◆ Task instructions:
Restate the whole of the data below word for word, skipping the images.

◆ Available data:

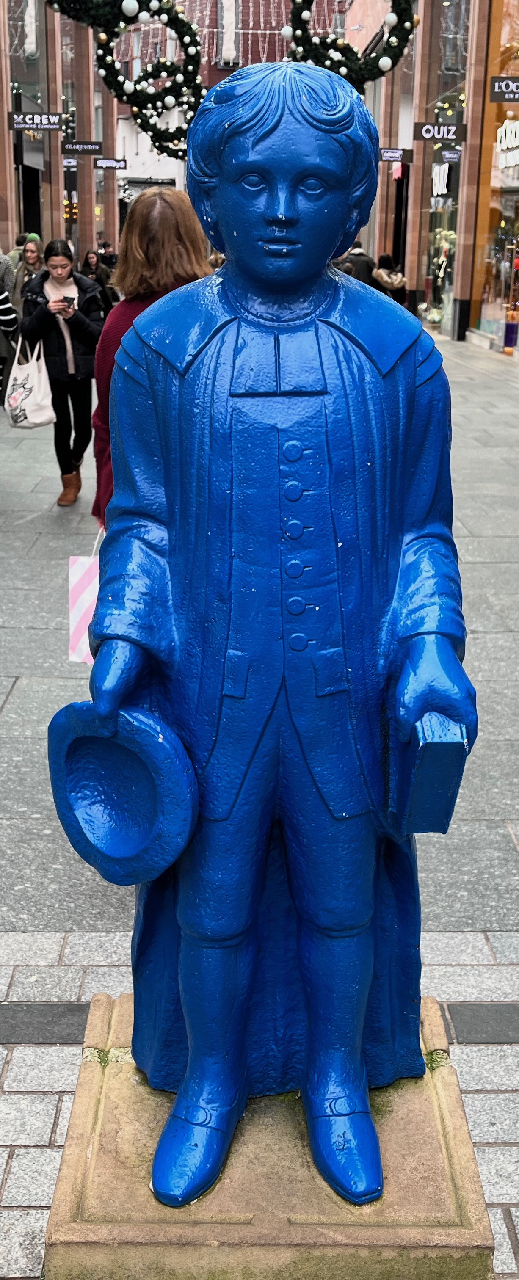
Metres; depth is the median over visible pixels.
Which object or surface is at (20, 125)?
hanging sign
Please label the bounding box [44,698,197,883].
hat
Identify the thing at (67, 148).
hanging sign
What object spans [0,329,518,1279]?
pavement
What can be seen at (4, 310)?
person
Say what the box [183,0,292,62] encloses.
string lights
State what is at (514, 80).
shop sign
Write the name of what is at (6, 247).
left building
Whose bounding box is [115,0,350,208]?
red building
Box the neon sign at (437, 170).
[431,161,449,196]
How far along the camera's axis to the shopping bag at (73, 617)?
4.32 m
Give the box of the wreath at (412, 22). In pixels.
[283,0,415,88]
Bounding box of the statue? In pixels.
[57,58,478,1221]
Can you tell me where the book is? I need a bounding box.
[389,712,467,833]
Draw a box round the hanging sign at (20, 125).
[10,111,66,130]
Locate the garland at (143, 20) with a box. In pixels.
[44,0,206,160]
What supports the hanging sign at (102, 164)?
attached to the left building at (6, 247)
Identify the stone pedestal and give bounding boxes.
[39,994,496,1279]
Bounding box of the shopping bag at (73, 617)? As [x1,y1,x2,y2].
[68,532,101,663]
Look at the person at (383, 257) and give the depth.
19.22 m
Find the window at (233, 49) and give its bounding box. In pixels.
[219,0,239,63]
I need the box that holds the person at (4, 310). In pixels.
[0,276,19,410]
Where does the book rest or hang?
in the statue
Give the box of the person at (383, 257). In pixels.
[372,253,406,303]
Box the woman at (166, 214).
[88,191,211,525]
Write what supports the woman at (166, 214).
on the pavement
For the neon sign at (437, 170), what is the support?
attached to the right building at (408, 275)
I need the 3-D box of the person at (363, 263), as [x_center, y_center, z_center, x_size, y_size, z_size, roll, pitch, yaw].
[1.582,-5.723,20.139,0.722,1.417,0.609,0,19,-1]
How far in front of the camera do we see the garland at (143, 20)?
12.12 m
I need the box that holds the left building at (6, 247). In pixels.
[0,0,123,283]
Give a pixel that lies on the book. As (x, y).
(447, 751)
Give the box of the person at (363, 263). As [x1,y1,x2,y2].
[344,241,375,284]
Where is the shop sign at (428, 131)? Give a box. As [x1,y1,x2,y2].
[412,122,464,142]
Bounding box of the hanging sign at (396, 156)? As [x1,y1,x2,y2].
[377,147,413,163]
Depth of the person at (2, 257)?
12.77 m
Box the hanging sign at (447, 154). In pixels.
[440,148,461,162]
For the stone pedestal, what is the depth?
2.07 m
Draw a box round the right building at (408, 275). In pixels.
[359,0,518,346]
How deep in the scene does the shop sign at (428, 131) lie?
22.06 m
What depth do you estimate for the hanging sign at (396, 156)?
25.87 m
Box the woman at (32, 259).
[11,236,43,301]
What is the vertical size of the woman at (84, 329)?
1.756 m
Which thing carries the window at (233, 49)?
in the red building at (139, 174)
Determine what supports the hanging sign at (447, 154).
attached to the right building at (408, 275)
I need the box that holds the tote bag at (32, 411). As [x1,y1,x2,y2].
[4,336,54,428]
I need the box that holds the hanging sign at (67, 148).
[61,139,102,154]
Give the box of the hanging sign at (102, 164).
[94,156,127,169]
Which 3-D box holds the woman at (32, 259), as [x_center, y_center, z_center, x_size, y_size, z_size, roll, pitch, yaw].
[-2.516,-3.751,13.731,0.507,1.276,0.576,0,19,-1]
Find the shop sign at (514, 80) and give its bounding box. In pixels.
[488,75,518,101]
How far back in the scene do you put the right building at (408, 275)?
23.87 m
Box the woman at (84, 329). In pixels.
[18,235,103,506]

◆ Reply to the task:
Metres; depth is the median over visible pixels.
Which object or surface is at (20, 125)?
hanging sign
Please label the bounding box [44,698,197,883].
hat
Identify the thing at (67, 148).
hanging sign
What object spans [0,329,518,1279]?
pavement
What can be seen at (4, 310)?
person
Say what the box [183,0,292,62] encloses.
string lights
State what is at (514, 80).
shop sign
Write the name of what is at (6, 247).
left building
Whose bounding box is [115,0,350,208]?
red building
Box the neon sign at (437, 170).
[431,161,449,196]
How far along the camera's axis to the shopping bag at (73, 617)?
4.32 m
Give the box of the wreath at (412, 22). In pixels.
[283,0,415,88]
Bounding box of the statue? In pixels.
[57,58,478,1221]
Can you tell me where the book is? I need a bounding box.
[389,712,467,833]
Draw a box round the hanging sign at (20, 125).
[10,111,66,130]
Locate the garland at (143, 20) with a box. In pixels.
[44,0,206,160]
What supports the hanging sign at (102, 164)?
attached to the left building at (6, 247)
Identify the stone pedestal and give bounding boxes.
[39,994,496,1279]
Bounding box of the shopping bag at (73, 617)? As [x1,y1,x2,y2].
[68,532,101,663]
Look at the person at (383, 257) and give the depth.
19.22 m
Find the window at (233, 49) and give its bounding box. In pixels.
[219,0,239,63]
I need the box that holds the person at (4, 310). In pixels.
[0,276,19,410]
Where does the book rest or hang?
in the statue
Give the box of the person at (383, 257). In pixels.
[372,253,406,303]
Box the woman at (166, 214).
[88,191,211,525]
Write what supports the woman at (166, 214).
on the pavement
For the neon sign at (437, 170), what is the support?
attached to the right building at (408, 275)
I need the 3-D box of the person at (363, 263), as [x_center, y_center, z_center, x_size, y_size, z_size, roll, pitch, yaw].
[1.582,-5.723,20.139,0.722,1.417,0.609,0,19,-1]
How far in front of the camera do we see the garland at (143, 20)?
12.12 m
I need the box that holds the left building at (6, 247). In pixels.
[0,0,123,283]
Give a pixel that lies on the book. As (x, y).
(447, 751)
Give the box of the person at (363, 263). As [x1,y1,x2,y2].
[344,241,375,284]
Where is the shop sign at (428, 131)? Give a box. As [x1,y1,x2,y2].
[412,122,464,142]
Bounding box of the hanging sign at (396, 156)? As [x1,y1,x2,y2].
[377,147,413,163]
Depth of the person at (2, 257)?
12.77 m
Box the hanging sign at (447, 154). In pixels.
[440,148,461,162]
For the stone pedestal, what is the depth?
2.07 m
Draw a box round the right building at (408, 275). In pixels.
[359,0,518,346]
How deep in the scene does the shop sign at (428, 131) lie?
22.06 m
What depth do you estimate for the hanging sign at (396, 156)?
25.87 m
Box the woman at (32, 259).
[11,236,43,301]
What is the vertical size of the woman at (84, 329)?
1.756 m
Which thing carries the window at (233, 49)?
in the red building at (139, 174)
Determine what supports the hanging sign at (447, 154).
attached to the right building at (408, 275)
I need the box that holds the tote bag at (32, 411). As [x1,y1,x2,y2].
[4,336,54,428]
I need the box that holds the hanging sign at (67, 148).
[61,139,102,154]
Give the box of the hanging sign at (102, 164).
[94,156,127,169]
Which 3-D box holds the woman at (32, 259), as [x_center, y_center, z_center, x_size, y_size, z_size, roll, pitch, yaw].
[-2.516,-3.751,13.731,0.507,1.276,0.576,0,19,-1]
Find the shop sign at (514, 80) and give its bounding box. In pixels.
[488,75,518,101]
How far back in the scene do you put the right building at (408, 275)?
23.87 m
Box the woman at (84, 329). In pixels.
[18,235,103,506]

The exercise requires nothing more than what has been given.